Call for new law to tackle misogyny in Scotland
- Published
A new law aimed at tackling misogyny should be created in Scotland, according to a report by a group of experts, external.
The report said the new law should treat violence and abuse targeted at women as an aggravating factor.
It also called for a new offence of stirring up hatred against women and girls to be created.
And it said there should be specific crime of threatening to commit sexual assault or rape.
But the report said changing the law would not be enough by itself to tackle the "insidious" problem of misogyny in Scotland.
The expert group chaired by Baroness Helena Kennedy QC had been asked by the government to examine whether there were still gaps in the law following the introduction of the Hate Crime Act last year.
Under the act, offences are considered "aggravated" - which could see a tougher sentence being imposed - if they involve prejudice on the basis of age, disability, race, religion, sexual orientation, transgender identity or variations in sex characteristics (sometimes described as "intersex" physical or biological characteristics).
There had been calls for the act to also include misogyny - crimes committed because of prejudice or hatred towards women.
In its report - which was published in International Women's day - the expert group said it did not believe the Hate Crime Act should be widened to include misogyny because women are not a minority group.

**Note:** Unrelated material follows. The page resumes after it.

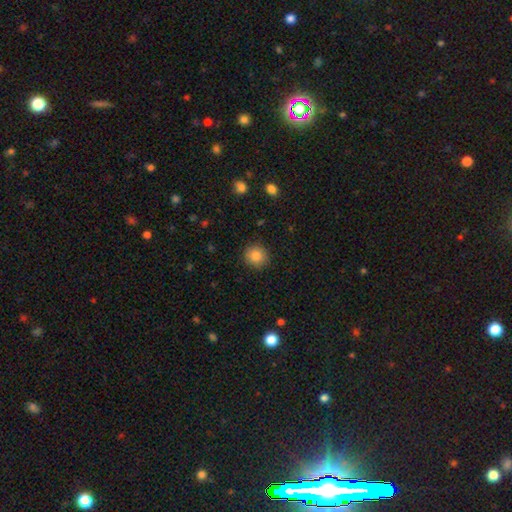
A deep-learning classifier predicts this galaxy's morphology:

It instead called for a separate Misogyny and Criminal Justice Act to be created, which would make misogyny an aggravation as well as creating three new offences:
Stirring up hatred against women and girls
Public misogynistic harassment
Issuing threats of, or invoking, rape or sexual assault or disfigurement of women and girls either online or offline
The report stressed that not all crimes where women were the victim would be treated as aggravated, because there would need to be evidence of misogyny.
Baroness Kennedy said there had been a "rising tide of anger" over the inability of the justice system to address the "violence, abuse and degradation that is so much part of women's and girls' daily lives".
She said this debate had now moved to centre stage due to the "climate of increasing polarisation and divisiveness where vicious conduct seems to have exploded, turbo-charged by online disinhibition and social media invasiveness".
Despite highlighting several positive changes to how the justice system deals with rape, sexual abuse and domestic violence in recent years, she said women still do not get the justice they require and deserve.
Baroness Kennedy added: "The daily grind of sexual harassment and abuse degrades women's lives, yet it seems to be accepted as part of what it means to be a woman.
"The failure to understand the ramifications of what is seen as low-level harassment and abuse is just one of the ways in which the criminal justice system falls down for women".
She also said this "malign conduct" does not happen to men in any comparable way, which was why the new law should be created exclusively for women and those perceived to be women.
The working group said changing the law was essential, but warned it would be "insufficient to address the insidious problem of misogyny in Scotland" by itself.
It therefore made a series of further recommendations to the government, including additional education and training within the criminal justice system and public awareness-raising campaigns.
Justice Secretary Keith Brown said the government would now consider the report's recommendations.
He added: "We are absolutely clear that women and girls should not experience any form of harassment, abuse or violence which is why we set up this independent Working Group and it is fitting its findings were published on International Women's Day."
MPs last month rejected attempts to make misogyny a hate crime in England by 314 votes to 190.